Michelle contacted me after months of trying to resolve head flicking in her gelding, Jack.

For two years, Jack had been a reliable and much loved trekking horse for Michelle and her daughter. Then, seemingly out of nowhere, the head flicking began.


Jack’s head flicking was unpredictable and distressing. It occurred when he was being ridden, but it also happened when he was left alone grazing in his paddock.

Michelle’s vet was just as perplexed as she was. Despite thorough investigation and several treatment approaches, nothing had produced lasting improvement.


Over the following months, Jack underwent extensive veterinary assessment. Pain relief, anti inflammatory strategies, medications aimed at calming nervous system reactivity, and trigeminal nerve blocks were explored. Dental care, bodywork, physiotherapy, mineral support, vitamin E, and targeted mycotoxin support were also trialled. Advanced imaging ruled out structural causes.Each step provided information, but none resolved the issue.


Rather than adding further treatments, we shifted focus to methodical elimination.

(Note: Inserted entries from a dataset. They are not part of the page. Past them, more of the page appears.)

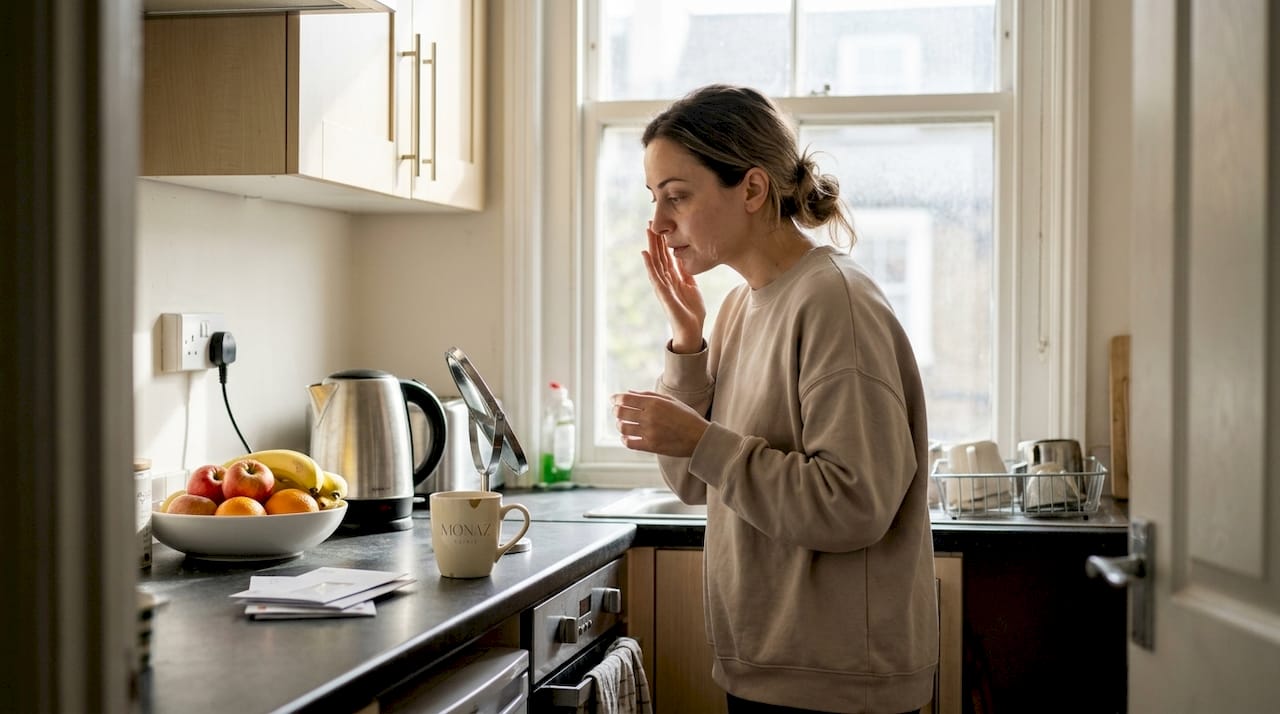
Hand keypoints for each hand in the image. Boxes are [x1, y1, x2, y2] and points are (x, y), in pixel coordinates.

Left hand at [612, 390, 708, 456]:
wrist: (700, 437)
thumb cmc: (686, 417)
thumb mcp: (669, 400)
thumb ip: (648, 395)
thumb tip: (628, 392)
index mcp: (654, 403)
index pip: (626, 399)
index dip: (616, 398)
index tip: (613, 400)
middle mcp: (650, 416)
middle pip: (621, 412)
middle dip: (616, 411)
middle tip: (616, 411)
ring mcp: (649, 432)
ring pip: (623, 428)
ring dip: (620, 425)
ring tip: (623, 424)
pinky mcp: (651, 446)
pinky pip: (629, 443)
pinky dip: (624, 439)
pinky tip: (626, 437)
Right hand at [642, 223, 704, 353]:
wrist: (692, 329)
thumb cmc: (692, 311)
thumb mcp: (692, 286)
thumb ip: (686, 273)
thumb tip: (684, 258)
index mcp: (674, 277)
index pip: (667, 256)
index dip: (664, 242)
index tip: (661, 228)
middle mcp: (666, 279)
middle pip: (659, 255)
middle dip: (656, 240)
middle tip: (651, 223)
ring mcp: (662, 286)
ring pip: (655, 262)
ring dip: (651, 246)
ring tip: (648, 231)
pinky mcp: (662, 293)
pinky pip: (654, 276)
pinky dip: (649, 264)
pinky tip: (645, 253)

The aim was not to suppress symptoms, but to reduce total inflammatory and neurological load and allow Jack’s nervous system space to settle.


Diet was the first major change.

All fermented and wrapped forages were removed from Jack’s diet, including haylage, baleage, and shop bought fermented or pressed grasses.These products carry a higher risk of mycotoxin contamination, including neurotoxic compounds that are well recognised in research to affect the central nervous system.


Once those were removed, Jack’s diet was simplified to:

• Ad lib meadow hay fed from a slow feeder

• One small, simple daily feed to carry minerals and salt

At the same time, synthetic supplements were removed and replaced with an all natural formulation designed to support the body without adding further inflammatory load.


The second change was removing bit pressure.

Jack was transitioned to bitless work to eliminate ongoing irritation to the mouth and trigeminal nerve pathways.This removed another source of sensory input to an already overloaded nervous system.


The changes were not dramatic overnight.

But they were consistent.

As the weeks passed, the head flicking reduced, then stopped completely.


I am very pleased to report thatJack has not had a single day of head flicking since, and Michelle was delighted to get her happy and healthy boy back to his normal self.


🧠 A final note on research and tolerance

Research into mycotoxins, neurotoxins, and allergens and their effects on the nervous system is ongoing and well established. Individual horses vary greatly in how much they tolerate before showing signs.


I hope Jack’s story and the information shared here offer some reassurance to those living with head flicking horses.


We are learning more all the time about how inflammation and nervous system load affect horses. Sometimes simply widening the lens and exploring different possibilities can make a meaningful difference, both for the horse and for the people who care so deeply about them.